Setelah Hindia Timur diserahkan kembali oleh Inggris kepada Belanda, landasan operasional di Hindia Belanda diatur berdasarkan Regeering Reglement (Peraturan Pemerintah, disingkat RR). Menurut peraturan ini, dalam menjalankan tugasnya gubernur jenderal (anggota Commisaris Generaal) didampingi oleh Raad van Indie yang beranggotakan empat orang. Gubernur Jenderal bersama Raad van Indie inilah yang disebut sebagai Pemerintahan Agung di Hindia Belanda. Sejak tahun 1816, ada dua instansi yang membantu pekerjaan Pemerintahan Agung di Batavia ini, yaitu Generale Secretarie (sekretaris umum) untuk membantu Commisaris General dan Gouvernement Secretarie (sekretaris pemerintahan) untuk membantu gubernur jenderal. Namun kedua lembaga itu berumur pendek dan dihapuskan pada tahun 1819. Kedudukannya kemudian digantikan oleh Algemene Secretarie, yang bertugas membantu gubernur jenderal (terutama memberikan pertimbangan keputusan).
Dengan demikian, dapat dikatakan bahwa dalam hal-hal tertentu struktur birokrasi pemerintahan Hindia Belanda sama dengan pemerintahan VOC. Adapun perbedaan yang cukup mencolok di antara keduanya berkaitan dengan kewenangan gubernur jenderal . Apabila pada masa VOC tidak ada aturan khusus yang mengatur kewenangan gubernur jenderal sehingga dai dapat berimprovisasi sendiri dalam menjalankan pemerintahannya, maka pada masa Hindia Belanda terdapat peraturan yang mengatur kewenangan gubernur jenderal yang tertuang dalam RR. Begitu pula dalam hal pertanggung jawaban, apabila pada masa VOC gubernur jenderal memberikan laporannya kepada Heeren XVII,  maka pada masa Hindia Belanda dia bertanggung jawab langsung kepada raja melalui menteri jajahan.
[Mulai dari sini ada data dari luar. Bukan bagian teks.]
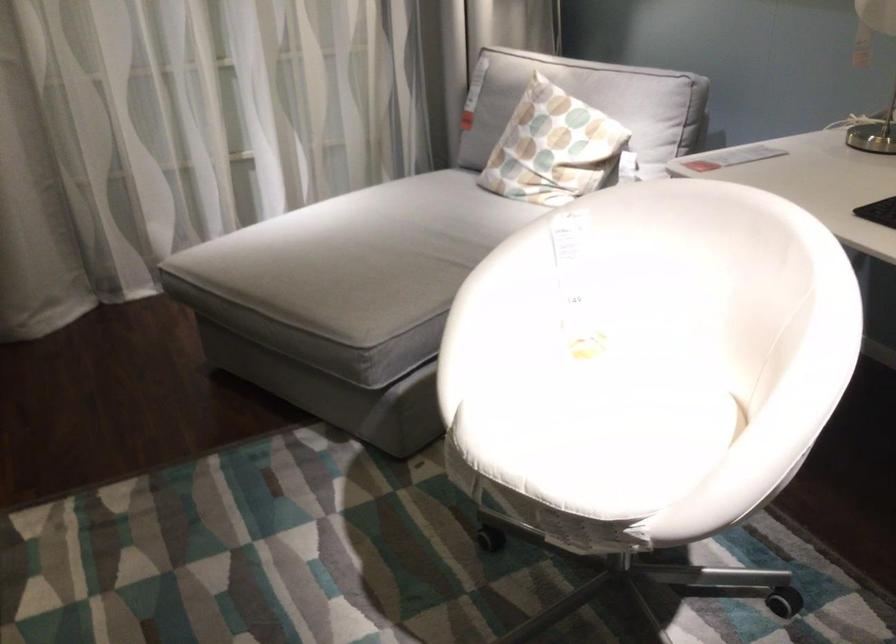
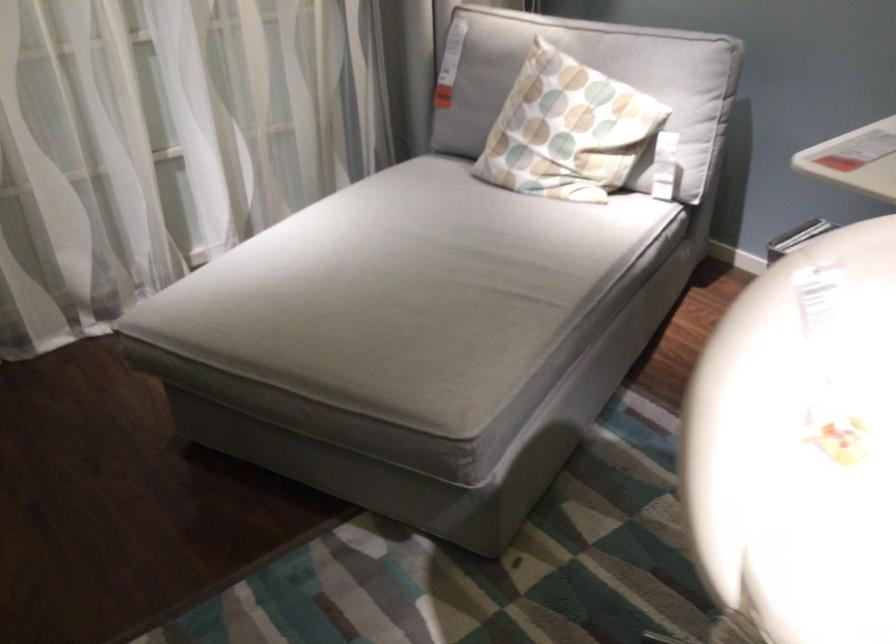
Question: The camera is either moving clockwise (left) or counter-clockwise (right) around the object. The first image is from the beginning of the video and the second image is from the end. Is the camera moving left or right when shooting the video?

Choices:
 (A) Left
 (B) Right

Answer: (A)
Meskipun ada upaya untuk melakukan modernisasi struktur birokrasi pemerintahan Hindia Belanda, namun dalam batas-batas tertentu struktur sebelumnya masih tetap dipertahankan. Adapun dasar pertimbangannya adalah demi kepentingan praktis dan untuk mempertahankan loyalitas, khususnya loyalitas para elit bumiputera. Hal ini terlihat jelas dari struktur dan jabatan dalam organisasi pemerintahannya. Jabatan-jabatan teritorial di atas tingkat kabupaten tetap dipegang oleh orang-orang Eropa atau Belanda.
Jabatan tertinggi yang dipegang oleh orang Bumiputera adalah kepala kabupaten, yaitu bupati. Bupati ini dibantu oleh seorang patih. Di bawah tingkat kabupaten terdapat kewedanaan yang dijabat oleh seorang wedana. Kecamatan, yang dikepalai seorang camat, merupakan wilayah di bawah kewedanaan. Sedangkan jabatan kepala desa pada dasarnya tidak termasuk dalam struktur birokrasi pemerintah kolonial sehingga bukan merupakan anggota korp pegawai dalam negeri Hindia Belanda.
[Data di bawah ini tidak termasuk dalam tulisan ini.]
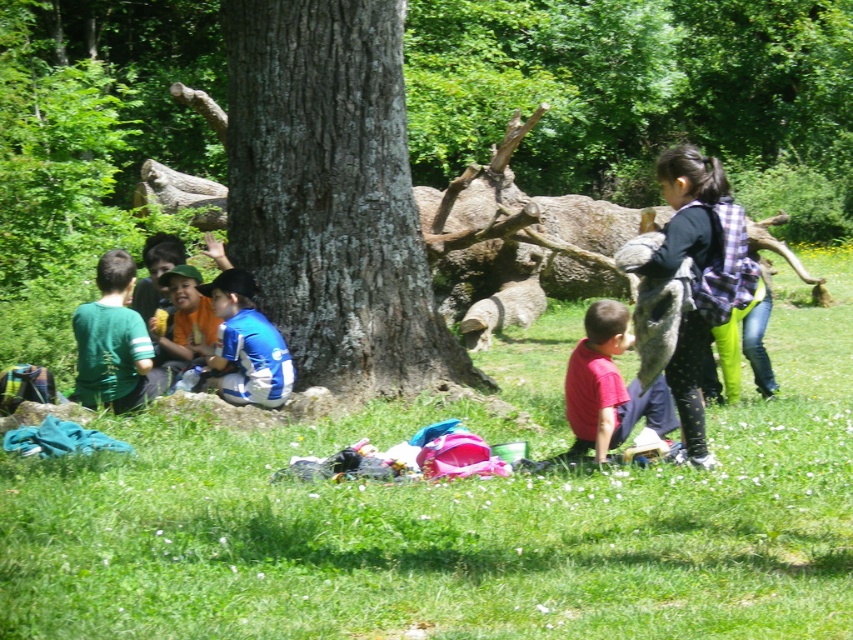
Question: Which point appears closest to the camera in this image?

Choices:
 (A) [x=172, y=276]
 (B) [x=363, y=36]
 (C) [x=231, y=618]

Answer: (C)

Question: Does green grass at lower center appear on the right side of matte orange shirt at center?

Choices:
 (A) yes
 (B) no

Answer: (A)

Question: Does green matte shirt at left appear over matte orange shirt at center?

Choices:
 (A) no
 (B) yes

Answer: (A)

Question: Where is green grass at lower center located in relation to matte orange shirt at center in the image?

Choices:
 (A) right
 (B) left

Answer: (A)

Question: Which object is farther from the camera taking this photo?

Choices:
 (A) plaid fabric backpack at right
 (B) blue jersey at center

Answer: (B)

Question: Which of the following is the closest to the observer?

Choices:
 (A) (77, 342)
 (B) (254, 332)
 (C) (706, 166)

Answer: (C)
Korps pegawai dalam negeri Hindia Belanda, atau departemen dalam negeri (Departemen van Binnenland Bestuur, disingkat BB), terdiri atas pegawai bangsa Eropa dan bumiputera. Korp pegawai Eropa disebut Eropees bestuur sementara korps pegawai negeri bumiputera disebut inland bestuur. Kedua korp pegawai ini secara umum disebut binnenland bestuur (BB).  Dalam bahasa bumiputera BB ini disebut Pangreh Praja (Pemangku Kerajaan). Para pejabat bumiputera inilah yang disebut kaum priyayi, suatu istilah yang sebelumnya dipakai dalam kerajaan Jawa.
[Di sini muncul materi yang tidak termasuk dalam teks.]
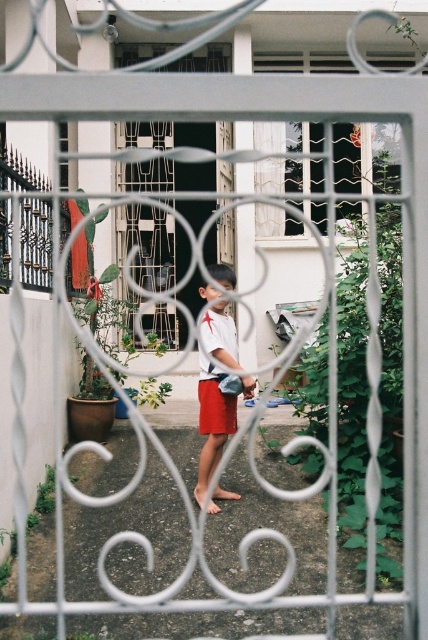
Is white matte shirt at center above red cotton shorts at center?

Yes.

Who is shorter, white matte shirt at center or red cotton shorts at center?

Standing shorter between the two is red cotton shorts at center.

Measure the distance between point (214, 323) and camera.

Point (214, 323) and camera are 4.26 meters apart from each other.

The image size is (428, 640). I want to click on white matte shirt at center, so click(x=214, y=392).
Meskipun jabatan teritorial dari tingkat kabupaten ke bawah masih tetap dipegang kaum bumiputera, namun dengan alasan untuk mendampingi para pejabat itu maka diadakan jabatan-jabatan non-teritorial setingkat kabupaten, kewedanaan dan akhirnya juga kecamatan. Apabila di tingkat kabupaten ada jabatan asisten residen, maka untuk tingkat kecamatan ada jabatan controleur, sementara di bawahnya lagi ada jabatan aspirant controleur.
Daftar Pustaka :
Iskandar, Mohammad dkk. 2007.  Sejarah : Indonesia dalam Perkembangan Zaman untuk SMA Program IPS.  Jakarta : Ganeca Exact.